Peppercom is a strategic communications firm headquartered in New York, and with offices in San Francisco and London.

Feb 09

It’s the End of the World As We Know it, and I Feel Fine

I had the opportunity to share some thoughts on public relations with would-be PR pros at Monmouth University this past Saturday. The school was sponsoring a half-day career seminar for its 500-strong cadre of undergraduate communications majors and had invited agency and corporate types as well as non-profit and human resources pros. It was a cool event.

The theme of the day, though, seemed to be fear. Pervasive fear. More than one student admitted to being absolutely terrified of entering the job market. No wonder, what with the 24×7 negative news these students are being subjected to nowadays. 

My message was simple: chill. Prepare, but chill. There are jobs to be had. But, like any smart marketer, Monmouth students need to think of themselves as brands. They need to employ research, strategy and creativity in securing employment. And, they need to remain upbeat. Even if our nation's GDP will be down five percent in 2009, the remaining 95 percent still represents the world's largest and most robust market. And, that translates to opportunity. Job opportunity.

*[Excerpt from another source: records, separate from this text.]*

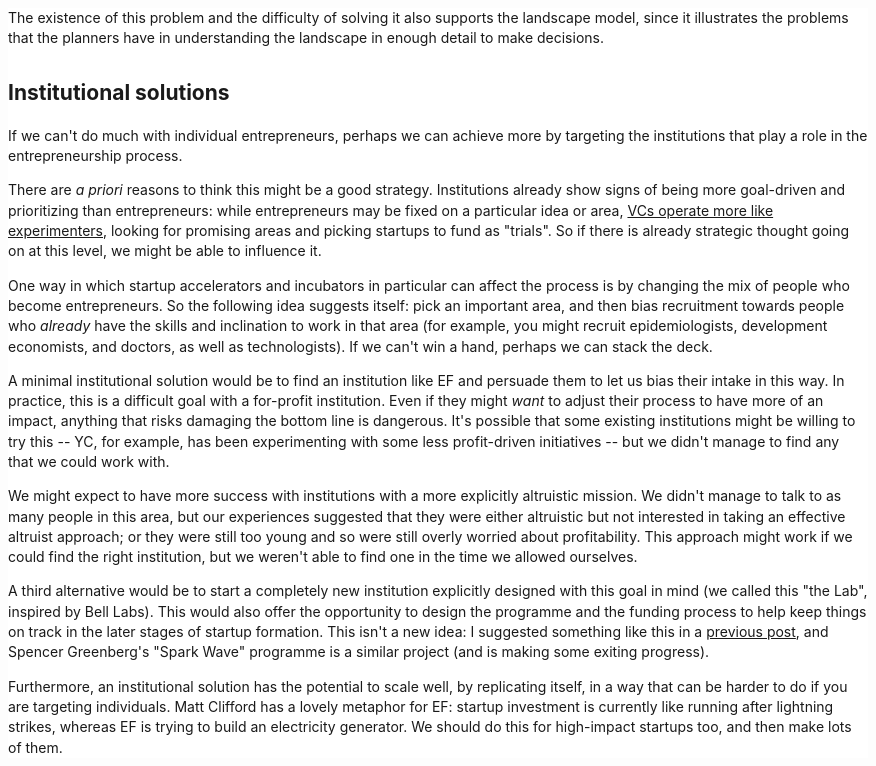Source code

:The existence of this problem and the difficulty of solving it also supports the
landscape model, since it illustrates the problems that the planners have in
understanding the landscape in enough detail to make decisions.
    
## Institutional solutions

If we can't do much with individual entrepreneurs, perhaps we can achieve more
by targeting the institutions that play a role in the entrepreneurship process.

There are *a priori* reasons to think this might be a good strategy.
Institutions already show signs of being more goal-driven and prioritizing than
entrepreneurs: while entrepreneurs may be fixed on a particular idea or area,
[VCs operate more like
experimenters](http://pubs.aeaweb.org/doi/pdfplus/10.1257/jep.28.3.25), looking
for promising areas and picking startups to fund as "trials". So if there is
already strategic thought going on at this level, we might be able to influence it.

One way in which startup accelerators and incubators in particular can affect
the process is by changing the mix of people who become entrepreneurs. So the
following idea suggests itself: pick an important area, and then bias recruitment
towards people who *already* have the skills and inclination to work in that
area (for example, you might recruit epidemiologists, development economists, and
doctors, as well as technologists). If we can't win a hand, perhaps we can stack the deck.

A minimal institutional solution would be to find an institution like EF and
persuade them to let us bias their intake in this way. In practice, this is a
difficult goal with a for-profit institution. Even if they might *want* to adjust
their process to have more of an impact, anything that risks damaging
the bottom line is dangerous. It's possible that some existing institutions
might be willing to try this -- YC, for example, has been experimenting with some
less profit-driven initiatives -- but we didn't manage to find any that we could
work with.

We might expect to have more success with institutions with a more explicitly
altruistic mission. We didn't manage to talk to as many people in this area, but our experiences
suggested that they were either altruistic but not interested in taking an
effective altruist approach; or they were still too young and so
were still overly worried about profitability. This approach might work
if we could find the right institution, but we weren't able to find one in the
time we allowed ourselves.

A third alternative would be to start a completely new institution explicitly
designed with this goal in mind (we called this "the Lab", inspired by Bell Labs). This would also
offer the opportunity to design the programme and the funding process to help
keep things on track in the later stages of startup formation. This isn't a
new idea: I suggested something like this in a [previous
post](http://www.michaelpj.com/blog/2017/02/05/exploration-and-exploitation.html),
and Spencer Greenberg's "Spark Wave" programme is a similar project (and is
making some exiting progress).
    
Furthermore, an institutional solution has the potential to scale well, by
replicating itself, in a way that can be harder to do if you are targeting
individuals. Matt Clifford has a lovely metaphor for EF: startup investment is currently
like running after lightning strikes, whereas EF is trying to build an electricity
generator. We should do this for high-impact startups too, and then make lots of them.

I told the Monmouth kids to emphasize relevant work experience in their cover letters, resumes and interviews. And, if they didn't have any, I encouraged them to volunteer to write a PR plan for a local restaurant, sports team, theatre, etc. Employers assume a graduate is smart. What we need to know is if you can hit the ground running. So, if you don't have relevant work experience, use the next few months to gain some. Then, research the firm(s) for whom you'd like to work, connect their needs with your experience and, most importantly, keep a stiff upper lip.

It is most surely NOT the end of the world as we know it, and I feel fine. And, soon-to-be-graduates should as well.